OXSessionConfigurationOverview
Session Handling Configuration Options
server.properties
com.openexchange.IPCheck
The IPCheck enforces that a request in a certain session is only accepted if it comes from the same ip address that created the session. See OXSessionSecurityFeatures. Can be true or false
com.openexchange.UIWebPath
The UIWebPath contains the location of the OX frontend. If a formlogin doesn't supply a ui web path, this one will be used instead.
com.openexchange.cookie.ttl
The time it takes for the secret and session cookies to expire. This should be the same length as com.openexchange.sessiond.sessionLongLifeTime. See also OXSessionAutologin. This value is a number followed by a unit of measurement. 1W for example meaning one week. The units are: D(=days) W(=weeks) H(=hours) M(=minutes).
com.openexchange.cookie.httpOnly
Whether or not the HttpOnly option should be added to cookies. This option asks the browser to disallow access to the cookies from javascript code running in the browser.

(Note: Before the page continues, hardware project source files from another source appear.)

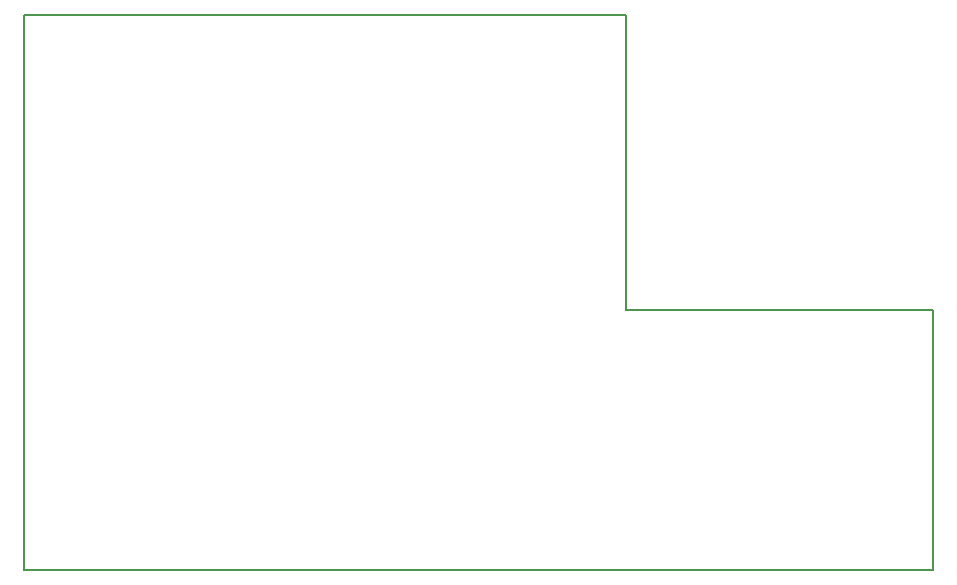
<source format=gko>
G04*
G04 #@! TF.GenerationSoftware,Altium Limited,Altium Designer,18.0.11 (651)*
G04*
G04 Layer_Color=16711935*
%FSLAX43Y43*%
%MOMM*%
G71*
G01*
G75*
%ADD10C,0.200*%
D10*
X77000Y0D02*
Y22000D01*
X51000D02*
X77000D01*
X51000D02*
Y47000D01*
X0D02*
X51000D01*
X0Y0D02*
Y47000D01*
Y0D02*
X77000D01*
M02*

</source>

See also OXSessionSecurityFeatures. Can be true or false.
com.openexchange.cookie.hash
Whether the cookie hash is calculated on every request, forcing the client fingerprint to be checked or whether it is remembered in the session. See also OXSessionSecurityFeatures.
com.openexchange.cookie.hash.fields
A comma-separated list of header names that should be included in the cookie hash calculation. See also OXSessionSecurityFeatures.
sessiond.properties
com.openexchange.sessiond.maxSession
The maximum number of sessions served by this OX node. After this number of sessions is created, no new sessions can be created until old ones are closed. You'll probably want to increase this as the session lifetime is increased. 0 meaning no session limit is in effect.
com.openexchange.sessiond.maxSessionPerUser
The maximum number of sessions that one use can have open simultaneously. A user can not create any more sessions if this number has been exceeded. You'll probably want to increase this as the session lifetime is increased.
com.openexchange.sessiond.sessionDefaultLifeTime
The number of milliseconds after which an inactive session is placed in hibernation. See also OXSessionLifecycle.
com.openexchange.sessiond.sessionLongLifeTime
The duration for which a session is kept in hibernation before finally closing it. This is a number and a unit, so 1W for example, means one week. The units are: D(=days) W(=weeks) H(=hours) M(=minutes). This value shouldn't be larger than com.openexchange.cookie.ttl. See also OXSessionLifecycle
com.openexchange.sessiond.autologin
Whether an autologin is enabled or not. Can be true or false. See also OXSessionAutologin.
login.properties
com.openexchange.ajax.login.errorPageTemplate
Points to a file containing a template for login error pages after a formlogin.